A slow-cooked review of a new book on Adam Smith and his “canonization” in America’s capitalism, by Jonathan Levy:
On Smith’s “reception” in the US:
[E]arly U.S. colleges used The Wealth of Nations as a textbook in their first courses in political economy. Then, over the nineteenth century, Smith commonly cropped up in public debates about the merits of U.S. industrial trade protection. Free traders cited Smith as their ally… Those who leveraged Smith’s argument on behalf of free trade held it out as a universal truth—hard-won by a science of “political economy,” whose firm foundations Smith had set. Their antagonists did not dismiss The Wealth of Nations.

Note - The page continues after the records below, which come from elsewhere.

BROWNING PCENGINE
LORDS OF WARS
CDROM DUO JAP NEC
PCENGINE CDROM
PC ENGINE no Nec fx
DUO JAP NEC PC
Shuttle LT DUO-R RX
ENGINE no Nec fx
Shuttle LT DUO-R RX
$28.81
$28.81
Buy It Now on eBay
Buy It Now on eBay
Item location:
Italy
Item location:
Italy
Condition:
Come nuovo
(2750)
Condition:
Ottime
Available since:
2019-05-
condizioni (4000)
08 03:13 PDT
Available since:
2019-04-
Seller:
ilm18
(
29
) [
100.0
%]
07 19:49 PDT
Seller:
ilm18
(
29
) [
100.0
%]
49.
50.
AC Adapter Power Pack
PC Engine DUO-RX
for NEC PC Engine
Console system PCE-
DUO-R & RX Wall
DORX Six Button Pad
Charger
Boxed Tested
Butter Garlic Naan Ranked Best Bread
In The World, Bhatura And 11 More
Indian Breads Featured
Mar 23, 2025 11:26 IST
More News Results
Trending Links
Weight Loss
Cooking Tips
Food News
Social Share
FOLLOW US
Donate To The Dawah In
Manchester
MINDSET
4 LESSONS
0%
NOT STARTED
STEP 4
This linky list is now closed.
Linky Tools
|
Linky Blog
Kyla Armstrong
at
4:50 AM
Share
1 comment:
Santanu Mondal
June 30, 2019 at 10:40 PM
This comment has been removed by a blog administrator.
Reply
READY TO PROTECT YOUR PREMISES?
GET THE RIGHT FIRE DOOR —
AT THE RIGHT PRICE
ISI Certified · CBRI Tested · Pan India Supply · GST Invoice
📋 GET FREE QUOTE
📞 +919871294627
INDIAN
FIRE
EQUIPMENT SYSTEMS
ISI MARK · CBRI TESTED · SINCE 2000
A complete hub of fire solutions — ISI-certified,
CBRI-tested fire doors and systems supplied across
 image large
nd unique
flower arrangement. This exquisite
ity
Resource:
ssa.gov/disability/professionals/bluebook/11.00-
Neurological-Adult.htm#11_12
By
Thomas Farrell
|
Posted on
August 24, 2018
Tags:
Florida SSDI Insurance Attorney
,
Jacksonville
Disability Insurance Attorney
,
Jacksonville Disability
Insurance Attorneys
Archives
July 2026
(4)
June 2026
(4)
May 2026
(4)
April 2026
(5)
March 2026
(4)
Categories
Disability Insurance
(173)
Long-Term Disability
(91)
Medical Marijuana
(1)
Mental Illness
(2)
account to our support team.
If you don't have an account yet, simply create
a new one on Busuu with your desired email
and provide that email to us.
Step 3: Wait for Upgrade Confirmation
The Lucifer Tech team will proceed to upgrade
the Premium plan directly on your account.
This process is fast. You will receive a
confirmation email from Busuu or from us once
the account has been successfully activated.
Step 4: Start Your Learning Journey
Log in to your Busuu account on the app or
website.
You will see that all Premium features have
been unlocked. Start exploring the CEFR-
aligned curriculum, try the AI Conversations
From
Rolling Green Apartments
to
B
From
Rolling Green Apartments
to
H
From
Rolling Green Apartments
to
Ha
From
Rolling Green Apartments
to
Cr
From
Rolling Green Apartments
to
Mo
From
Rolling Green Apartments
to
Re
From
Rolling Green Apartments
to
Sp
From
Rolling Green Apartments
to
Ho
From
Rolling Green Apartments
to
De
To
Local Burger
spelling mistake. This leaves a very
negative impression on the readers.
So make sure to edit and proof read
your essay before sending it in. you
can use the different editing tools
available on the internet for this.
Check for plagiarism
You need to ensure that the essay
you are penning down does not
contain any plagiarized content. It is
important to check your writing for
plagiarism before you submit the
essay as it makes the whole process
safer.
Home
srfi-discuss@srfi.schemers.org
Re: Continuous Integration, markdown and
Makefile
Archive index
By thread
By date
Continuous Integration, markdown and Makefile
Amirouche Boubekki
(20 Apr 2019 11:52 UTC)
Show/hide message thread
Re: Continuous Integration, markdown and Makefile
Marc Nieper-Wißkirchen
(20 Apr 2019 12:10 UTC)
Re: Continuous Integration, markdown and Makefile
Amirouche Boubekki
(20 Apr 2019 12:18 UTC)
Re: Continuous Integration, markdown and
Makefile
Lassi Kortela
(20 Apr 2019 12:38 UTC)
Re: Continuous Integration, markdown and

Instead, they asserted that Smith, great though he was, was a thinker of his own times who must be read in historical context.
From the turn of 20th century and up until the Great Depression and the New Deal, the (“largely academic”, as Levy puts it) reception of Smith rested on both readings of his work, with the “historicist” side incorporating the well-known moral musings of the scholar and finding supporters in progressive economists, like Richard Ely.
“The Chicago school’s appropriation of Smith is the pivotal episode in his American reception”, notes Levy, though the story has its nuances:
In the postwar decades, only Stigler fixated on Smith in his scholarship. One of the oddities of this history is that Smith was not the fountainhead of Chicago economics. Viner and Knight’s price theory was faithful to the “partial equilibrium” economics of the late nineteenth-century Cambridge giant Alfred Marshall (Keynes’s mentor, and the target of his intellectual parricide). Behind Friedman’s monetarism stood the Yale economist Irving Fisher’s quantity theory of money—and behind him, not Smith, but Smith’s great mentor, friend, and fellow Scotsman David Hume.
and
The fact that Smith became a public icon of American capitalism during the 1970s and 1980s is a testament to the Chicago school’s success in the shifting the terms of U.S. political economic debate from the merits of concrete policies to abstract generalities about the market and the state.
Ely, mentioned in passim, was a founder of American Economic Association and tilted radical:
Economists of the World, Unite! (Democracy Journal, 2016)
Indeed, the AEA was founded both to conduct scientific research and to agitate for reform, both inside academia and in the public sphere. At its start, the two missions were inextricably linked. The old economics claimed to have discovered immutable laws governing the distribution of wealth, derived from a theoretical construction of an abstract, idealized economy. The founders of the AEA, on the other hand, looked first to study economic outcomes as they found them.
A bit to the left side, but still a good read.